Nuestra percepción es limitada a pocos datos pero tenemos la capacidad de ampliarla de ser necesario. Incluso, cuando estamos viendo un partido de fútbol, ante el violento “No me estás escuchando” de nuestra pareja, somos capaces de retener algunas pocas palabras que ya habían sido dichas, como si fuera un pequeño salto al pasado, y a partir de allí reconstruir la idea general del mensaje.
Estos pocos datos a la vez requieren que nuestra atención sea discriminatoria. Atendemos aquello que creemos que es importante o lo que, por algún motivo psicológico, no podemos dejar de atender, como un pensamiento recurrente o el vuelo ornamental de moscas durante un discurso largo y aburrido.
5 - 4 moscas sobre el terciopelo gris
Cuando era niño y recienvenido a la adolescencia, amaba los argumentos de suspenso y misterio, tanto en libros como en películas. Llegó a mi conocimiento la existencia de una película medio italiana medio norteamericana, 4 moscas sobre el terciopelo gris, del escabroso director Darío Argento. En un momento, el filme postula que la última escena que ven los muertos queda grabada en sus retinas. Es decir, la vieja metáfora llevada a la realidad cinematográfica. Y reconstruyendo este recuerdo físico y sin intervención del cerebro, dan con el asesino. En aquellos años me parecía genial, aún haciéndome ruido, esta posibilidad. Además rompía con el uso de la pura razón de Sherlock Holmes y daba lugar a la creatividad.
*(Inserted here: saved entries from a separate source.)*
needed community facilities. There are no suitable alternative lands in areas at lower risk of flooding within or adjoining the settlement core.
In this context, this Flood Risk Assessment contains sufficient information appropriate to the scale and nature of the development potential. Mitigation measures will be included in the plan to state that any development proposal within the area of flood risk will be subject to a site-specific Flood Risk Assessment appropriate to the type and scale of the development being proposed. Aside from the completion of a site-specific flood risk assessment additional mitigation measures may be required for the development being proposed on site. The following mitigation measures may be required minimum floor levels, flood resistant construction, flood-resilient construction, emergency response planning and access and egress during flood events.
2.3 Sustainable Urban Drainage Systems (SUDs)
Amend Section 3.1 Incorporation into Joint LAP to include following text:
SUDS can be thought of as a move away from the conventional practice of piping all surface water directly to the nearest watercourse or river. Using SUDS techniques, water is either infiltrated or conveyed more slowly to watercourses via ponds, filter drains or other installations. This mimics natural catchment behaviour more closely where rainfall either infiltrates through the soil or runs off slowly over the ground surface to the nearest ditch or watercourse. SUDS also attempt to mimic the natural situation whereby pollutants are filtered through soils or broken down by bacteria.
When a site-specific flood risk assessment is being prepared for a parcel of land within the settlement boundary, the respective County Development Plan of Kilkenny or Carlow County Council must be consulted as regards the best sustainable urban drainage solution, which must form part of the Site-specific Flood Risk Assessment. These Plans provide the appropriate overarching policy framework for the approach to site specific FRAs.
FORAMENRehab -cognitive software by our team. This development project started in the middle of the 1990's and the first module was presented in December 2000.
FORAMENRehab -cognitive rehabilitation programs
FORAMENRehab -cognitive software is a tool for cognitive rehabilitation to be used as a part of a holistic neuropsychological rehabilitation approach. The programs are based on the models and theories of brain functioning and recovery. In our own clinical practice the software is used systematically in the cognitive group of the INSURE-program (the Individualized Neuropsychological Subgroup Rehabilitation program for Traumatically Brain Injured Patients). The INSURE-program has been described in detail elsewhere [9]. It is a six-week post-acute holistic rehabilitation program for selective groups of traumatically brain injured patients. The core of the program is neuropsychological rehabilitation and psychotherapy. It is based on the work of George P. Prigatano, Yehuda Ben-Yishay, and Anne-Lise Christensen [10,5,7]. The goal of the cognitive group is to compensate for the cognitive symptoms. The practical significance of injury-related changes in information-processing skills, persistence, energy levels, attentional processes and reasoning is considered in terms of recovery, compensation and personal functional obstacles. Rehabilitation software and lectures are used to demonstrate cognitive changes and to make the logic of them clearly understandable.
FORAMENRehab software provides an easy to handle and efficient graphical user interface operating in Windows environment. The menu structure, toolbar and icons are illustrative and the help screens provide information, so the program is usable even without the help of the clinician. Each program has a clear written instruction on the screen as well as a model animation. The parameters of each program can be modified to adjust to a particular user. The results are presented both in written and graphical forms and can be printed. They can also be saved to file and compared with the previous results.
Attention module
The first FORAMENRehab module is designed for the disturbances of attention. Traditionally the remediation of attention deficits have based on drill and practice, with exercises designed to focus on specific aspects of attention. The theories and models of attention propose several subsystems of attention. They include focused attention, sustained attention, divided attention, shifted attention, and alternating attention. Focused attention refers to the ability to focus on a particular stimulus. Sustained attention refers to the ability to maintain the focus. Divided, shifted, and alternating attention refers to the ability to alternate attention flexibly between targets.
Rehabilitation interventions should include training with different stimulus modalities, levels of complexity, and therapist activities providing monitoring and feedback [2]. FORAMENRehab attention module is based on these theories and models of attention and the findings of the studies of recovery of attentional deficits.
Quizás algún día se pueda descubrir algo así, pero mientras tanto tendremos que conformarnos con lo que tenemos: sin el sujeto no existe la memoria. Y ésta no es algo objetivo, como sugería Argento, sino que surge de la interacción dialéctica de nuevos datos con nuestros viejos recuerdos, intereses, emociones, mandatos culturales, afectividad, rechazos y miedos. Todos instalados en nuestra historia. Ah, sí, porque además de dialéctica, la memoria es histórica. Y al no existir sin sujeto, también podría calificarla como material. Si logro meter el concepto de plusvalía, en una de ésas termino diciendo que es marxista.
6 - A veces me imagino a mí mismo como mozo
- ¿Qué se van a servir los señores?
- Una stella de litro.
- Una picada para 3.
- ¿Le compraste el regalo a tu hija?
- Que sea una stella y una quilmes, mejor.
- Sí, un libro de Luis Pescetti.
- Yo voy a tomar una coca zero.
- Ay, coca zero. ¿Qué te hacés?
- Estoy gordo como una albóndiga.
- ¿Cuánto medís?
- No se olvide de mi stella.
- ¿Hay partido?
- Un metro noventa y cuatro.
- De la champions. Juega el milán con el no sé qué.
- Y un tostado.
- ¿Algo más?
- No…
- …
- …
- …
- …
- Acá viene el lungo de antiojos.
- ¿Para quién son las albóndigas?
- ¿Eh?
- ¿Y la milanesa de peceto? ¿Y el vaso de mistela?
- ¿?
- Y el salame champions- Tomen. Metanselon por donde les quepa. Renuncio.